Impact of U.S. antidepressant warnings still felt
CHICAGO - Strong warnings by the U.S. Food and Drug Administration about suicide risks linked to antidepressant use in children and young adults have had a spillover effect on depression care in older adults, researchers said on Monday.
They said the warnings resulted in a lasting decline in depression diagnosis and treatment, even for older adults, and urged the FDA to revise its policy.
Policy actions are required to counter the unintended consequences of reduced depression treatment, Anne Libby of the University of Colorado and her colleagues wrote in the Archives of General Psychiatry.
U.S. and European regulators sent out a series of public health warnings on use of antidepressant drugs beginning in 2003 after clinical trials showed they increased the risk of suicidal thoughts and behaviors in children and teens.
In February 2005, the FDA added its strongest warning, a so-called black box, on the use of all antidepressants in children and teens to draw attention to the possible risks of these medications. In May 2007, it extended the warnings to young adults aged 18 to 24.
Many psychiatrists have criticized the warnings, saying they scare people away from effective treatment for depression, the leading cause of suicide.
And recent studies have suggested the drug warnings triggered an 8 percent rise in suicide among youth and teens in 2004, the biggest one-year gain in 15 years.
To understand the full impact of the warnings, Libby and colleagues analyzed managed care claims data from July 1999 through June 2007.
While they saw steady increases in the rate of depression diagnoses in each group between 1999 through 2004, the rate of diagnoses in children and teens fell sharply starting in 2004.
They found primary care doctors specifically diagnosed fewer cases of depression, with a 44 percent lower rate among children and adolescents, 37 percent lower among young adults and 29 percent lower among adults.

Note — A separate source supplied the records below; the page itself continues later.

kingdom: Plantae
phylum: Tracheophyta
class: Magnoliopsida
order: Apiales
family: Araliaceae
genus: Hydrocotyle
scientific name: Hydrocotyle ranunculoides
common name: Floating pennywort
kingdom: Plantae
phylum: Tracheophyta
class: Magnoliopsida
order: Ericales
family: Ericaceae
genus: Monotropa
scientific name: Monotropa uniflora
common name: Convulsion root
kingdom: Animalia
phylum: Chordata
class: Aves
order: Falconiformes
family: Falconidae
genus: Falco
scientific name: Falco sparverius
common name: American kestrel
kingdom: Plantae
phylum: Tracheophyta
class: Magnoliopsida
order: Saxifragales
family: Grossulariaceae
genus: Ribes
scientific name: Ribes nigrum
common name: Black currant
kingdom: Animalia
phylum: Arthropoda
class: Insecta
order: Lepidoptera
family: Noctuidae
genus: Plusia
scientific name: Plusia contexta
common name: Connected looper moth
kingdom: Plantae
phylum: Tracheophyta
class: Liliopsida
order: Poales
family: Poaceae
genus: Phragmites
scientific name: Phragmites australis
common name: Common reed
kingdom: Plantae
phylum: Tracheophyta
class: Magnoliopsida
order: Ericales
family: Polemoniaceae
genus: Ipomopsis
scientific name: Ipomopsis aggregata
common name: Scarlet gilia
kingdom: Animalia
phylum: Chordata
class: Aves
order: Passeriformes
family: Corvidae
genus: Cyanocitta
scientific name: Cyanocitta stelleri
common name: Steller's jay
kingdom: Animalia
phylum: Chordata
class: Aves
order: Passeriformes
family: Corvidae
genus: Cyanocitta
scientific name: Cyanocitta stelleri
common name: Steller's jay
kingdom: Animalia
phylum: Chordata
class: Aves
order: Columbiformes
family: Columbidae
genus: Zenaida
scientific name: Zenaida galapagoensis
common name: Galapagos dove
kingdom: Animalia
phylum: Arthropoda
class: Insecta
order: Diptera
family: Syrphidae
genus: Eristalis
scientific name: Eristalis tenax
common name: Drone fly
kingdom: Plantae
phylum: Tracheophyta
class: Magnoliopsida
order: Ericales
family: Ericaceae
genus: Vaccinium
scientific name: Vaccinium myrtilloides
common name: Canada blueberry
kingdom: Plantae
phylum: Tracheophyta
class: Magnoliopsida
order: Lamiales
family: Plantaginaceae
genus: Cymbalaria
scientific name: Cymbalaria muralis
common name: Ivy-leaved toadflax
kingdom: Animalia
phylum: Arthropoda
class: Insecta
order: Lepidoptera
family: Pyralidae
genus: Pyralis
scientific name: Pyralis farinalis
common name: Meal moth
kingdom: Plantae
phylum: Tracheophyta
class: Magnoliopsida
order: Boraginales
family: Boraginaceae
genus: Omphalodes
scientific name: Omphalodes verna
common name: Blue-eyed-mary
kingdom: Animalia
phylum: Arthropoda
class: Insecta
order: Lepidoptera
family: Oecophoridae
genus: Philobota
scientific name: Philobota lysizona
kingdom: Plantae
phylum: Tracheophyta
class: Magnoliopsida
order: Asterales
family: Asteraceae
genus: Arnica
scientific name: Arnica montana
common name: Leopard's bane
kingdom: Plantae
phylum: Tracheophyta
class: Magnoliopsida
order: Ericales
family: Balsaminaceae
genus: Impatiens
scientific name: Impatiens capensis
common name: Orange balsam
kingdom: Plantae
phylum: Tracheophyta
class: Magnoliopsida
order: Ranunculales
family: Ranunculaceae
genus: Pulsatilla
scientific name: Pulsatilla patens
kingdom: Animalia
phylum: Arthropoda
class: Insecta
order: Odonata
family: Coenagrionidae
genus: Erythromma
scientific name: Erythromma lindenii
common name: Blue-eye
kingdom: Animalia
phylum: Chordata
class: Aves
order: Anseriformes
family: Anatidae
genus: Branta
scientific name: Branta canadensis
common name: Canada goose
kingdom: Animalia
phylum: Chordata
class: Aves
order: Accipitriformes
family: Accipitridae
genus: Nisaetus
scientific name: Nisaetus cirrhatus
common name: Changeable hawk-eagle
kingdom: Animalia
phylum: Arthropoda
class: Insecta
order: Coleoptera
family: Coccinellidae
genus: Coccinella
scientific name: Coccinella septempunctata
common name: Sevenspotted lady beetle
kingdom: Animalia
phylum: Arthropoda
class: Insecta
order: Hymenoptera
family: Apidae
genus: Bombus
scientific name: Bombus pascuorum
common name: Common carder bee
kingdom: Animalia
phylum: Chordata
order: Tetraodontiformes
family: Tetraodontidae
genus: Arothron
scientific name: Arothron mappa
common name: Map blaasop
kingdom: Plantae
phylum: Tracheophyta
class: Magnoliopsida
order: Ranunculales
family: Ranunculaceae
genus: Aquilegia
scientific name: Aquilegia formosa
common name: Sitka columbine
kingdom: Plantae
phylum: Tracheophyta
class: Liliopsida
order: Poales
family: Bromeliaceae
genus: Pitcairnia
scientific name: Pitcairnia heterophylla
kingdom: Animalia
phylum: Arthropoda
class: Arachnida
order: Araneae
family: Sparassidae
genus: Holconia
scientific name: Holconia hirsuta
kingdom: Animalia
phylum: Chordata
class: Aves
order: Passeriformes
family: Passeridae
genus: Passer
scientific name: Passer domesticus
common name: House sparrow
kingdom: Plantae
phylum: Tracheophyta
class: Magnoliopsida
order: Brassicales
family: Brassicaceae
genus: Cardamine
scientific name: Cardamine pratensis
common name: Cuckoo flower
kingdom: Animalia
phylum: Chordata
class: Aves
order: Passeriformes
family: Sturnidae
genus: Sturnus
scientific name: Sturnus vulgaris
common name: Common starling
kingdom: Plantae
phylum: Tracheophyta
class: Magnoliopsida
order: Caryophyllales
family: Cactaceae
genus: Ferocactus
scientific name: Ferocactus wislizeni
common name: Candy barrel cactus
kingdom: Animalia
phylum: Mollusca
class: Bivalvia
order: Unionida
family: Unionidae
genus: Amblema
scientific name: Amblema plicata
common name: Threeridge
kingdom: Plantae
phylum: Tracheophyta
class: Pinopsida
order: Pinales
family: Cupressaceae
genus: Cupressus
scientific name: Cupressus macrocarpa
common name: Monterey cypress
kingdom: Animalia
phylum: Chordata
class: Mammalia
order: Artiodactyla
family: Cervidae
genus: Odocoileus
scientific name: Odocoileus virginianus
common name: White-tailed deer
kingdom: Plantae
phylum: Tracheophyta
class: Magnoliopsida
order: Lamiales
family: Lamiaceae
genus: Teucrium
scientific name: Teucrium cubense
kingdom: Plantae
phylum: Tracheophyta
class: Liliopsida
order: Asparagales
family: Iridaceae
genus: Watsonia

Doctors did not, apparently, turn to other drugs, including older antidepressants and anxiety drugs, the researchers said. Nor did they, evidently, offer non-drug treatments such as cognitive behavioral therapy, which aims at changing the way patients think.
Use of antidepressants called selective serotonin reuptake inhibitors or SSRIs, which affect a message-carrying brain chemical called serotonin, decreased in all three groups.
While the warnings achieved the intended effect of reducing antidepressant use in young people, Libby and colleagues said they had a persistent, unintended effect on depression diagnosis and treatment, and urged the agency to revise its policy.
Because the team looked at health insurance claims data, they could not address why doctors diagnosed fewer cases of depression. We don't know why. What we can say is that the warnings definitely changed behavior, Libby said in a telephone interview.
She said it may be that patients are not seeking treatment or that doctors are not making diagnoses because they do not feel they have good treatments to offer.
The shortage of psychiatrists, especially child and adolescent psychiatrists in the community, is felt by every clinician who has ever been asked for help by desperate parents with a suicidal child, they wrote.
We appreciate these efforts to look at possible impacts of our labeling changes, and we continue to gather data and assess this situation, Sandy Walsh, a spokeswoman for the FDA, said in an e-mail.
Walsh said the trends being seen are a concern but noted the agency also tracks other data, including suicide data from Centers for Disease Control and Prevention.